(Collected data)
↓↓↓
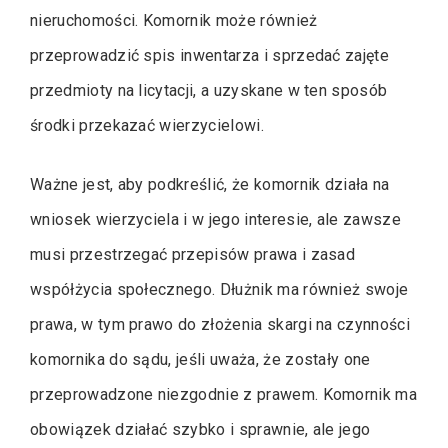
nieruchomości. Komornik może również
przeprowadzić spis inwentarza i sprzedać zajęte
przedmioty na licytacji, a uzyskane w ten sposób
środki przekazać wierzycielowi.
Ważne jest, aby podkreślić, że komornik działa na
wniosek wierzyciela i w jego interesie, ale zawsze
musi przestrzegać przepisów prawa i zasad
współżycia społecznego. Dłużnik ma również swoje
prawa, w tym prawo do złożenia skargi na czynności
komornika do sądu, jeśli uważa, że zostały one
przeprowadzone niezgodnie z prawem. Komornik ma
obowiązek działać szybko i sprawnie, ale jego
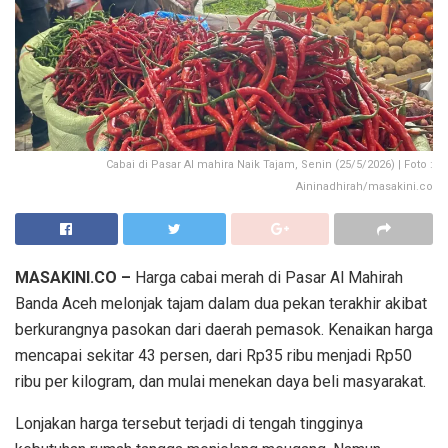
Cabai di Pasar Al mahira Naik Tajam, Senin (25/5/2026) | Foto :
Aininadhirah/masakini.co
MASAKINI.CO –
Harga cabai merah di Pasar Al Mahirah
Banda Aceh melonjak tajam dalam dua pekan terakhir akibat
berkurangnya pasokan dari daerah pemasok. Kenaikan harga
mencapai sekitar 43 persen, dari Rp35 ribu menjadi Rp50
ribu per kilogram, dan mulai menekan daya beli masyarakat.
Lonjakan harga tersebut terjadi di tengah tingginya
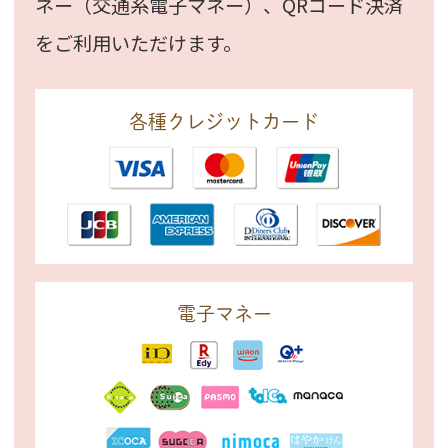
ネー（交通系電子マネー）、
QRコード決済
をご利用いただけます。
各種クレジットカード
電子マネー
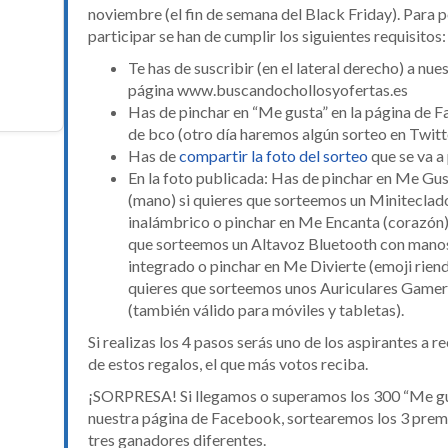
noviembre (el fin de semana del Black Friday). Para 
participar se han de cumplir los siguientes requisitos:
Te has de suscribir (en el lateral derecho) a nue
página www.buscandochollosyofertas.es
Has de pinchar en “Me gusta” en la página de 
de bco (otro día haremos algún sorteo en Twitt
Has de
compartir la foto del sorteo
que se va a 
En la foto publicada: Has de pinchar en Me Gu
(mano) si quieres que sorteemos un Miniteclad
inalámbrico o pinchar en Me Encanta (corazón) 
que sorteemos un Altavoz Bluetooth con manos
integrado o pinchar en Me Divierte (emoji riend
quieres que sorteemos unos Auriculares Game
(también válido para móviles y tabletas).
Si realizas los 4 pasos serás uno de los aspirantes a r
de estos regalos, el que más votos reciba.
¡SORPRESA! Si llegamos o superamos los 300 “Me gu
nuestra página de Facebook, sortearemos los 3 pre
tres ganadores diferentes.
↑↑↑
Work instruction — Show each line of the material above that contains the string "ribu", matching case exactly.

Answer below —
mencapai sekitar 43 persen, dari Rp35 ribu menjadi Rp50
ribu per kilogram, dan mulai menekan daya beli masyarakat.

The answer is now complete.